LaunchDarkly engineers noted at 8:23am PDT that error rates increased across LaunchDarkly’s systems. We identified that our DNS registration had expired at 8:17am PDT which caused widespread impact across launchdarkly.com properties. At 9:07am PDT our team made changes to the DNS system to remediate the issue, and within a few minutes, as customers' DNS caches were cleared, all monitoring returned to normal levels.

During the roughly 50 minute incident timeframe, the following impact was encountered:

  • Requests to our web properties such as www.launchdarkly.com, app.launchdarkly.com, blog.launchdarkly.com, and status.launchdarkly.com failed for some customers.
  • Some new connections from our SDKs failed. SDKs that were connected prior or after this window continued functioning normally. Impacted SDKs automatically recovered on their own, as the default behavior is to continue trying to connect with exponential backoff.

    • If an SDK had known flag state prior to the window, it would continue serving the last known good flag state.
    • If an SDK failed to initialize during the window (and did not fetch the flag state), it would serve fallback variations until re-establishing the connection to LaunchDarkly through automatic retry.
  • Some event data captured by SDKs was not recorded. Lost event data during the incident window impacts data export, experimentation results, as well as the Users page, flag statuses, flag insights charts, and the debugger.

We have identified several process gaps that led to the DNS issue, and are addressing to ensure that a similar incident does not occur in the future.

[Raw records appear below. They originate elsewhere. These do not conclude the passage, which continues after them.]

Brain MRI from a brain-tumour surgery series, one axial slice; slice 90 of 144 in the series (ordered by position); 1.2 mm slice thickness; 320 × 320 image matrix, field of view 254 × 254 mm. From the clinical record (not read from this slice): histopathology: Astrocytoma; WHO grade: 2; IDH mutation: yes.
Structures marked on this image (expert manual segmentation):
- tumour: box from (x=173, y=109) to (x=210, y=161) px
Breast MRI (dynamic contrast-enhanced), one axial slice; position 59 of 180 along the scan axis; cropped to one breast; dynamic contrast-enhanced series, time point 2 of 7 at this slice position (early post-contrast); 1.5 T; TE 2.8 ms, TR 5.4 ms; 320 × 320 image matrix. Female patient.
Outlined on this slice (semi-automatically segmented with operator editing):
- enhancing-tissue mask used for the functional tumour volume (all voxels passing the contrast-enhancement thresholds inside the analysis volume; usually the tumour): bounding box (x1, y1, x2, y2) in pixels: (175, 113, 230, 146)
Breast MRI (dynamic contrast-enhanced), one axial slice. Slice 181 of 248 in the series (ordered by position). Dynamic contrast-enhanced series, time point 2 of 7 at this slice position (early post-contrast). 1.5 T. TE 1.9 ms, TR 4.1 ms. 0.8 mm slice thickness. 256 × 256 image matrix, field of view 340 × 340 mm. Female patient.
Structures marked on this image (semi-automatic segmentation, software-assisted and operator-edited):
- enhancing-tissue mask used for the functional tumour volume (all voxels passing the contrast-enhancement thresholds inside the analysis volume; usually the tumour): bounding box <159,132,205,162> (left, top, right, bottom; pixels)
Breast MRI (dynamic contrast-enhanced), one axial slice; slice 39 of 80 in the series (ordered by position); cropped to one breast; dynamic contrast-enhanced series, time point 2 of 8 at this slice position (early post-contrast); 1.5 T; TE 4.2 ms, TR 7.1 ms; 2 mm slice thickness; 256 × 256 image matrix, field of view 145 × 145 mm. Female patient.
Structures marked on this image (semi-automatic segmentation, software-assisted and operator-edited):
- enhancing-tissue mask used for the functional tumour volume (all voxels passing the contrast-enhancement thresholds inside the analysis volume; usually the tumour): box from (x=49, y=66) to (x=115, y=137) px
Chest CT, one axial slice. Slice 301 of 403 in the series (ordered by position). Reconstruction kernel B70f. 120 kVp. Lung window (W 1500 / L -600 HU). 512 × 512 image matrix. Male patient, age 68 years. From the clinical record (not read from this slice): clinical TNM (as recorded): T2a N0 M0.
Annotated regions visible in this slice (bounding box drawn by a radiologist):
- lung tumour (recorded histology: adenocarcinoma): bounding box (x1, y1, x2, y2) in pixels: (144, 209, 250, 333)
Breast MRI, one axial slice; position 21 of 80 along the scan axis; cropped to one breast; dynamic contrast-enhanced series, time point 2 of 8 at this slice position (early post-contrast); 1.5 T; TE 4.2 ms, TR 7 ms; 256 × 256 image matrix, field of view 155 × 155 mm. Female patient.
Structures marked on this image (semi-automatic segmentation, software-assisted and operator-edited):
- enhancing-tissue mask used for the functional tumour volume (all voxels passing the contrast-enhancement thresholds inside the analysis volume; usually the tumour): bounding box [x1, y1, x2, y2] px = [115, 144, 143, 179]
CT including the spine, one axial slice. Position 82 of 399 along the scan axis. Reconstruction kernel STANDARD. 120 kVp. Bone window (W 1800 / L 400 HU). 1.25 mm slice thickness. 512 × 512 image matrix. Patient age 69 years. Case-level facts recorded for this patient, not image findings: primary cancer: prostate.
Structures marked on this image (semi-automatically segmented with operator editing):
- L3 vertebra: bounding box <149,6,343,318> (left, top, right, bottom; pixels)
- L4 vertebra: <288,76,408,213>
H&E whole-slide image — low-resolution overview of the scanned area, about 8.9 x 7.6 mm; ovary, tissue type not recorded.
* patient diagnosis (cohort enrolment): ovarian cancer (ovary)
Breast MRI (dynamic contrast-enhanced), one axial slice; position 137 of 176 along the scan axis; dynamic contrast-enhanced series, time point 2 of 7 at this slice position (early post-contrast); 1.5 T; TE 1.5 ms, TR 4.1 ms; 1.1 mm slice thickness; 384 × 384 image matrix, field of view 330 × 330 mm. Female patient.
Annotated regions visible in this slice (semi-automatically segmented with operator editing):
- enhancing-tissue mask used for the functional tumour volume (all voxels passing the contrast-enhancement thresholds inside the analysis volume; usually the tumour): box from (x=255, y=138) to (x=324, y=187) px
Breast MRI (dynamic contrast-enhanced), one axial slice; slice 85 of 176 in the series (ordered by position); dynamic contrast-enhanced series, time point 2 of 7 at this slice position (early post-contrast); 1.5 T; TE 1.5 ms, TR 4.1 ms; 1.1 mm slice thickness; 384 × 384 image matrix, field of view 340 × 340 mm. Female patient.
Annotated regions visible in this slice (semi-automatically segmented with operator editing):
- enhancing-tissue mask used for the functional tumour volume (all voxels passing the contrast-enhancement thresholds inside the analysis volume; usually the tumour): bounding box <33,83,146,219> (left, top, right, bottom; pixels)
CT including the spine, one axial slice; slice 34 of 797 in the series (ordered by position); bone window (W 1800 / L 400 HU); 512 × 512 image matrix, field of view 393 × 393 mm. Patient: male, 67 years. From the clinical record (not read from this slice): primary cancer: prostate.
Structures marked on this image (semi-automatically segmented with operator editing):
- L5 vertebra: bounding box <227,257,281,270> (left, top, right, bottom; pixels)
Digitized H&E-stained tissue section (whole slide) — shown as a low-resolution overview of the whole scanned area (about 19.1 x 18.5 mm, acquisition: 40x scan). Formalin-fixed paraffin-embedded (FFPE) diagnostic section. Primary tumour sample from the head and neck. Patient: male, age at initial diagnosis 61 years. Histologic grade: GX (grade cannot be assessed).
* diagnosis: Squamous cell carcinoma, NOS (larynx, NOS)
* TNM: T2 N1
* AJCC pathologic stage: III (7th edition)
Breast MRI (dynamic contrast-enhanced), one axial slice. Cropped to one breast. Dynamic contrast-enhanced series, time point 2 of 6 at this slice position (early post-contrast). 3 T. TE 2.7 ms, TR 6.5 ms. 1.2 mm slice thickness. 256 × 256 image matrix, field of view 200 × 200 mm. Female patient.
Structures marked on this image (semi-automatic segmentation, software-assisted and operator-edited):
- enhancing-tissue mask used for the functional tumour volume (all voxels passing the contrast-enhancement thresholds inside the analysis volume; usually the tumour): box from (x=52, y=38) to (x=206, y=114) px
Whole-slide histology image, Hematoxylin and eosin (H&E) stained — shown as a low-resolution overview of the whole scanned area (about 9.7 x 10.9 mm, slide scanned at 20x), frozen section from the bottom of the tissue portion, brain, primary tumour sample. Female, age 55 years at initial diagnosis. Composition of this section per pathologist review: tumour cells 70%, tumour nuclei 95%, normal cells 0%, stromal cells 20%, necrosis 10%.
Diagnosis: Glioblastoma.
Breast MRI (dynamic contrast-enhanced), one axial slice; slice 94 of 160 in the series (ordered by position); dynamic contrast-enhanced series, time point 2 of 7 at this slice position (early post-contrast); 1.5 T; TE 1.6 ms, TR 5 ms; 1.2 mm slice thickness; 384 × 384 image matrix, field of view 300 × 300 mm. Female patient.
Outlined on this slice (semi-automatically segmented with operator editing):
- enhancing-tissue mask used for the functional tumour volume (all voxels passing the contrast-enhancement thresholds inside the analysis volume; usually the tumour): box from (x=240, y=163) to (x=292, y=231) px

Posted Jul 15, 2020 - 13:30 PDT

Resolved
All LaunchDarkly services have continued behaving normally since the prior status update. At this point we are confident that the incident is resolved.
Posted Jul 15, 2020 - 11:04 PDT
Monitoring
A fix has been applied and traffic is once again connecting to LaunchDarkly services. We believe to have resolved the root cause. We are continuing to monitor the situation.
Posted Jul 15, 2020 - 09:14 PDT
Investigating
We are encountering errors connecting to LaunchDarkly at the moment. Some customers may be unable to access app.launchdarkly.com or use our polling or streaming services. This started around 8:17am PDT.
Posted Jul 15, 2020 - 08:17 PDT
This incident affected: Flag Delivery Network (core functionality) (Server-side streaming API, Client-side streaming API) and Feature management (core functionality) (Flag targeting).